Я понимал, конечно, как реформа может ударить по приходам, как вульгарно выглядит это заключение договоров со священниками, как нелепо предоставление старостам каких–то огромных полномочий… Но — тут есть и совершенно другая сторона. По моим тогдашним наблюдениям (мне было тогда, правда, всего двадцать шесть лет, и служил я в священном сане всего несколько лет; но я и до этого много лет прислуживал, работал в епархиальных управлениях и знал всю, как говорится, теневую сторону)[76], — когда настоятели были господами положения, это было ненамного лучше. Большинство из них не имели достаточно вкуса для того, чтобы украсить храм так, как надо. Храмы расписывались чудовищно. Мы сейчас говорим, что вот, староста не хочет и так далее… А когда не было этих старост, когда старосты были «седьмой спицей в колеснице» — настоятели творили, что хотели. Старики не понимали, что нужно, более молодые — тоже. Поэтому, если вы посмотрите все храмы Москвы — в большинстве своем вы увидите, что там, где не приложили руку светские органы защиты памятников или что–нибудь в этом роде, шла варварская мазня. В самом патриаршем Елоховском соборе стены до сих пор расписаны с немецких и французских гравюр прошлого столетия. И после этого говорят о православном искусстве, об иконописи и так далее! Замечательная церковь Николы в Хамовниках на Комсомольском проспекте, которая как игрушка смотрится, — внутри расписана тоже по образцам Гюстава Доре и Юлиуса Шнорра. Я не против Доре и Шнорра, но все должно быть на своем месте!
Это показывает, что настоятели отнюдь не были идеальными управителями приходов. Многие из них бесконтрольно захватывали церковные кассы, и от этого происходили какие–то совершенно непристойные обогащения… В общем, все выглядело к тем годам нелучшим образом… Я думаю, что все здесь было как–то провиденциально… Когда я прислуживал мальчишкой, то в алтаре стоял такой ящик, сейф, куда клали рубли, — священник запускал туда эти рубли, швыряя как–то так, словно ему уже было все нипочем. Все было бесконтрольно, и временами мне, тогда совсем юному существу, казалось, что они превратили веру в фабрику по производству денег.
Слева направо: Вера Яковлевна Василевская, Ирина Якунина, Елена Семеновна с внуком Мишей, Варвара Фудель (дочь С. И. Фуделя), Александр и Нонна Борисовы, о. Александр с женой Наталией и дочкой Еленой у дома в Семхозе. 1961 г.
В первые годы после войны многие священники проводили в храмах циклы бесед — по Священной истории, по таинствам. Отец Андрей Расторгуев вел толкование Евангелия — отлично вел! Каждое воскресенье вечером он читал небольшие отрывки из Евангелия — последовательно, один за другим, и толковал. Толковал по Толковой Библии[77], которая выходила в издательстве «Странник» (одно из лучших толкований, которое у нас было). Говорил он прекрасно, внятно, все было хорошо. Отец Александр Смирнов[78] даже получил, благодаря своим связям с органами, разрешение поставить в Николо–Кузнецком храме экран, словно в кинотеатре, — и каждое воскресенье вечером показывал цветные диапозитивы и рассказывал Священную историю, толковал таинства; народу набивалось столько, что люди падали в обморок. Но это все было непосредственно после войны, примерно до 1950 года. А потом все стало сходить на нет. Старые священники стали умирать, а новые ничего этого уже не приняли.
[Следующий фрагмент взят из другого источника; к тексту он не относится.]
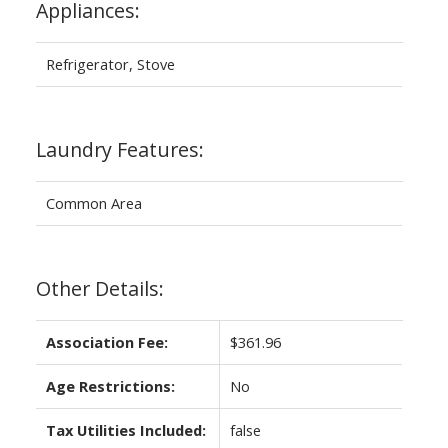
Appliances:
Refrigerator, Stove
Laundry Features:
Common Area
Other Details:
Association Fee:
$361.96
Age Restrictions:
No
Tax Utilities Included:
false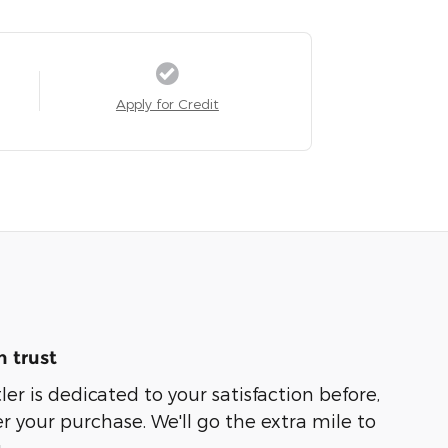
Apply for Credit
 trust
er is dedicated to your satisfaction before,
r your purchase. We'll go the extra mile to
.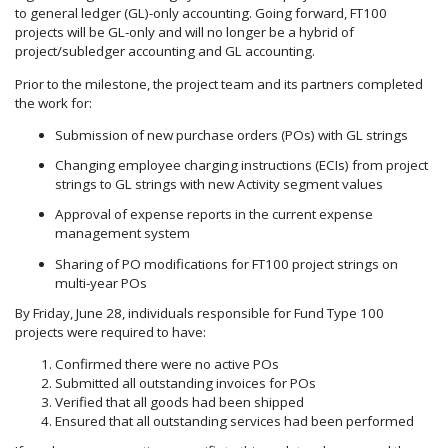
to general ledger (GL)-only accounting. Going forward, FT100
projects will be GL-only and will no longer be a hybrid of
project/subledger accounting and GL accounting.
Prior to the milestone, the project team and its partners completed
the work for:
Submission of new purchase orders (POs) with GL strings
Changing employee charging instructions (ECIs) from project
strings to GL strings with new Activity segment values
Approval of expense reports in the current expense
management system
Sharing of PO modifications for FT100 project strings on
multi-year POs
By Friday, June 28, individuals responsible for Fund Type 100
projects were required to have:
Confirmed there were no active POs
Submitted all outstanding invoices for POs
Verified that all goods had been shipped
Ensured that all outstanding services had been performed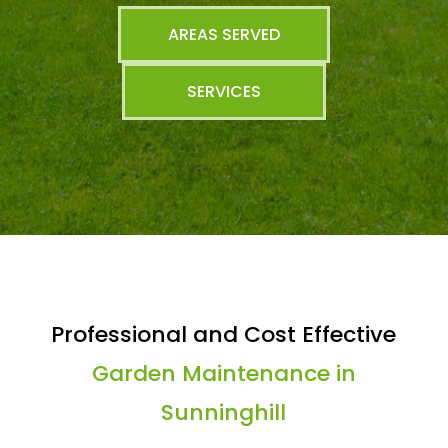
AREAS SERVED
SERVICES
Professional and Cost Effective
Garden Maintenance in
Sunninghill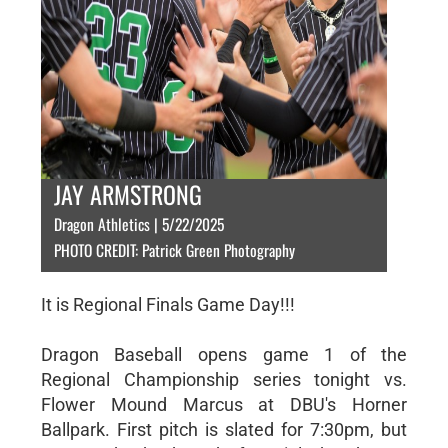
JAY ARMSTRONG
Dragon Athletics | 5/22/2025
PHOTO CREDIT: Patrick Green Photography
It is Regional Finals Game Day!!!
Dragon Baseball opens game 1 of the
Regional Championship series tonight vs.
Flower Mound Marcus at DBU's Horner
Ballpark. First pitch is slated for 7:30pm, but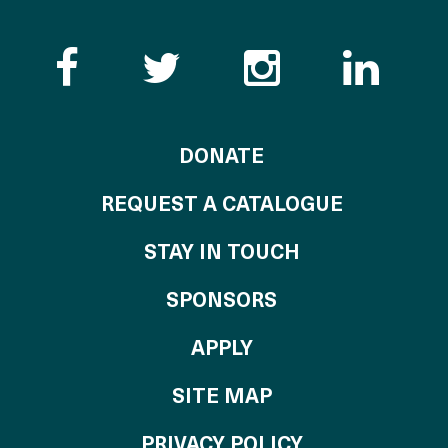
Like the Catalogue o
Follow the Cata
Follow th
Visi
TO THE CATALOG
DONATE
REQUEST A CATALOGUE
STAY IN TOUCH
OF THE CATALO
SPONSORS
TO THE CATALOGU
APPLY
SITE MAP
PRIVACY POLICY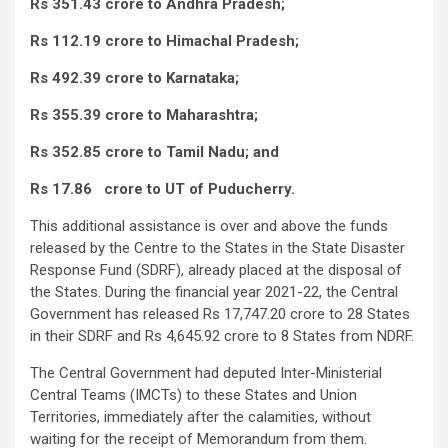
Rs 351.43 crore to Andhra Pradesh;
Rs 112.19 crore to Himachal Pradesh;
Rs 492.39 crore to Karnataka;
Rs 355.39 crore to Maharashtra;
Rs 352.85 crore to Tamil Nadu; and
Rs 17.86 crore to UT of Puducherry.
This additional assistance is over and above the funds
released by the Centre to the States in the State Disaster
Response Fund (SDRF), already placed at the disposal of
the States. During the financial year 2021-22, the Central
Government has released Rs 17,747.20 crore to 28 States
in their SDRF and Rs 4,645.92 crore to 8 States from NDRF.
The Central Government had deputed Inter-Ministerial
Central Teams (IMCTs) to these States and Union
Territories, immediately after the calamities, without
waiting for the receipt of Memorandum from them.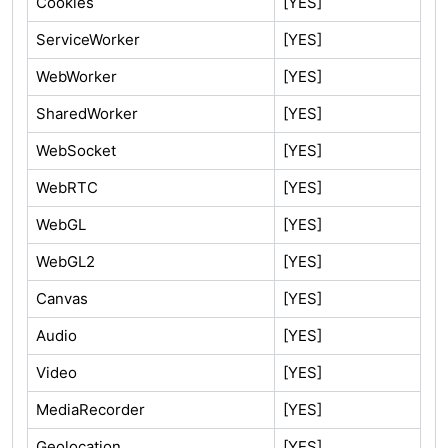
Cookies
[YES]
ServiceWorker
[YES]
WebWorker
[YES]
SharedWorker
[YES]
WebSocket
[YES]
WebRTC
[YES]
WebGL
[YES]
WebGL2
[YES]
Canvas
[YES]
Audio
[YES]
Video
[YES]
MediaRecorder
[YES]
Geolocation
[YES]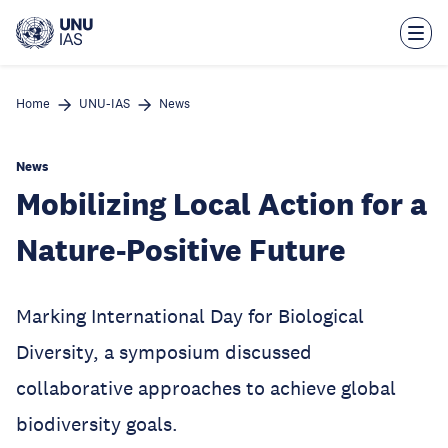
Skip
to
main
content
Home
UNU-IAS
News
News
Mobilizing Local Action for a
Nature-Positive Future
Marking International Day for Biological
Diversity, a symposium discussed
collaborative approaches to achieve global
biodiversity goals.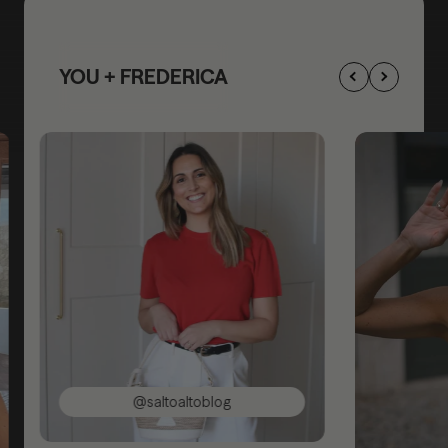
YOU + FREDERICA
@saltoaltoblog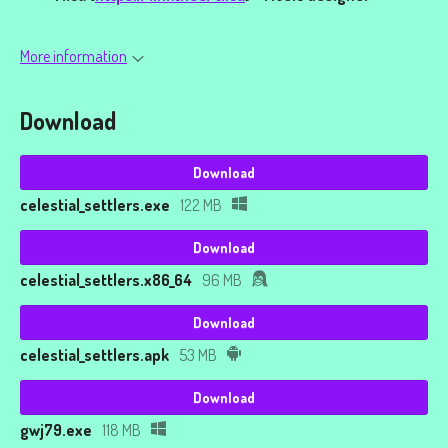
More information
Download
Download
celestial_settlers.exe
122 MB
Download
celestial_settlers.x86_64
96 MB
Download
celestial_settlers.apk
53 MB
Download
gwj79.exe
118 MB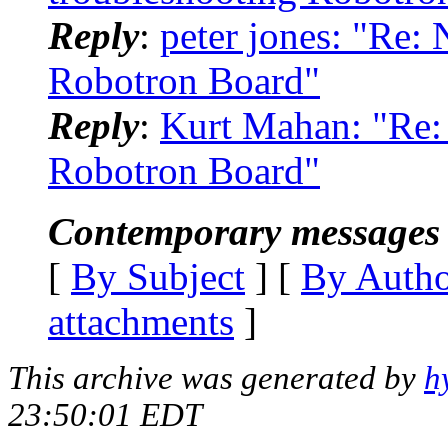
Reply
:
peter jones: "Re:
Robotron Board"
Reply
:
Kurt Mahan: "Re: 
Robotron Board"
Contemporary messages 
[
By Subject
] [
By Auth
attachments
]
This archive was generated by
h
23:50:01 EDT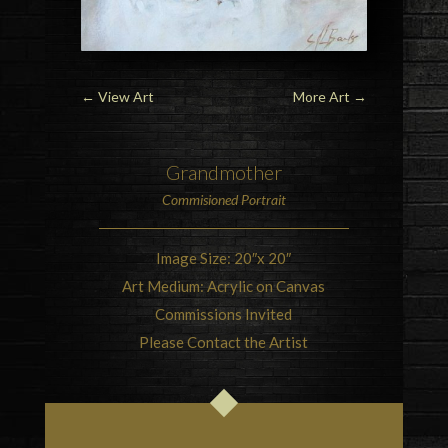
←
View Art
More Art
→
Grandmother
Commisioned Portrait
Image Size: 20″x 20″
Art Medium: Acrylic on Canvas
Commissions Invited
Please Contact the Artist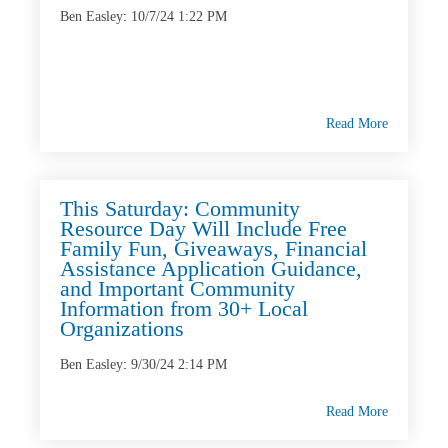
Ben Easley
:
10/7/24 1:22 PM
Read More
This Saturday: Community
Resource Day Will Include Free
Family Fun, Giveaways, Financial
Assistance Application Guidance,
and Important Community
Information from 30+ Local
Organizations
Ben Easley
:
9/30/24 2:14 PM
Read More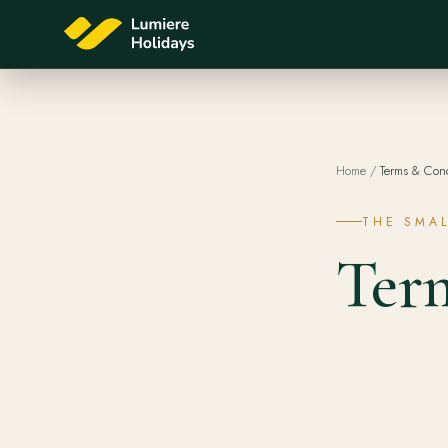
Home
/
Terms & Cond
THE SMAL
Ter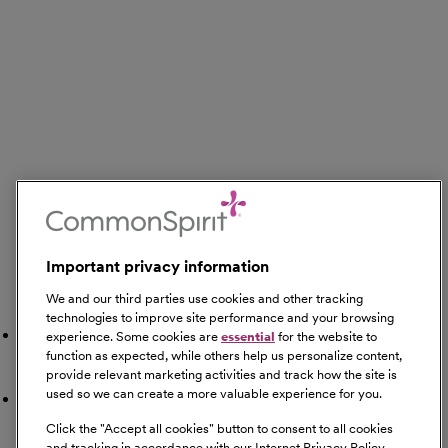
Important privacy information
We and our third parties use cookies and other tracking
Search Nearby
technologies to improve site performance and your browsing
Gyms
experience. Some cookies are
essential
for the website to
function as expected, while others help us personalize content,
provide relevant marketing activities and track how the site is
used so we can create a more valuable experience for you.
Restaurants
Click the "
Accept all cookies
" button to consent to all cookies
and tracking in accordance with our Internet Privacy Policy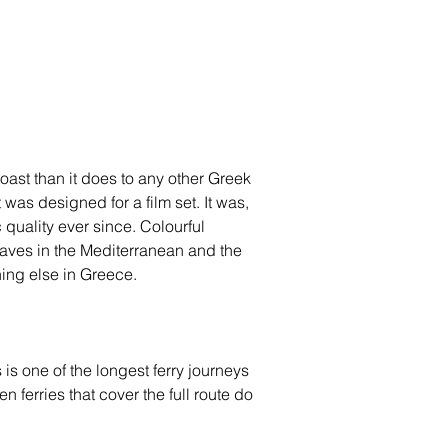
oast than it does to any other Greek 
was designed for a film set. It was, 
 quality ever since. Colourful 
 caves in the Mediterranean and the 
hing else in Greece.
s one of the longest ferry journeys 
 ferries that cover the full route do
Но деньги брали — «гребли», как говорят в народе, — с таким же успехом.
Ничего особенно хорошего, следовательно, не было и до этого, и когда впоследствии отец Николай Эшлиман[79] и отец Глеб Якунин[80] выступили с резкими нападками на Собор 1961 года, — я думаю, что они должны были бы так же резко нападать на Собор 1945 года, который создал фиктивную демократию в приходе. Все эти «старосты» и «помощники старосты» — все они не имели никакого значения; настоятель был всем. Кто в этом виноват? В корне — само положение вещей, потому что «двадцатки» стали фиктивными уже давно. Согласно советскому законодательству, «двадцатка» есть община — то есть никакой «двадцатки» нет, есть община, которая может требовать открытия для нее храма тогда, когда в состав этой общины входит не меньше двадцати лиц. В эту общину может войти полторы тысячи, десять тысяч лиц — это неважно. Но должно быть не меньше. А потом это все превратилось в какую–то «двадцатку», совершенно фиктивный институт. Причем обычно в нее набирали каких–то уже полуинвалидных старух — потому что рядовые люди боялись записываться в «двадцатки». И поэтому «двадцатки» были недееспособны, не могли представлять церковную общину. И вот, этот так называемый Собор произошел — и «сменили шило на мыло».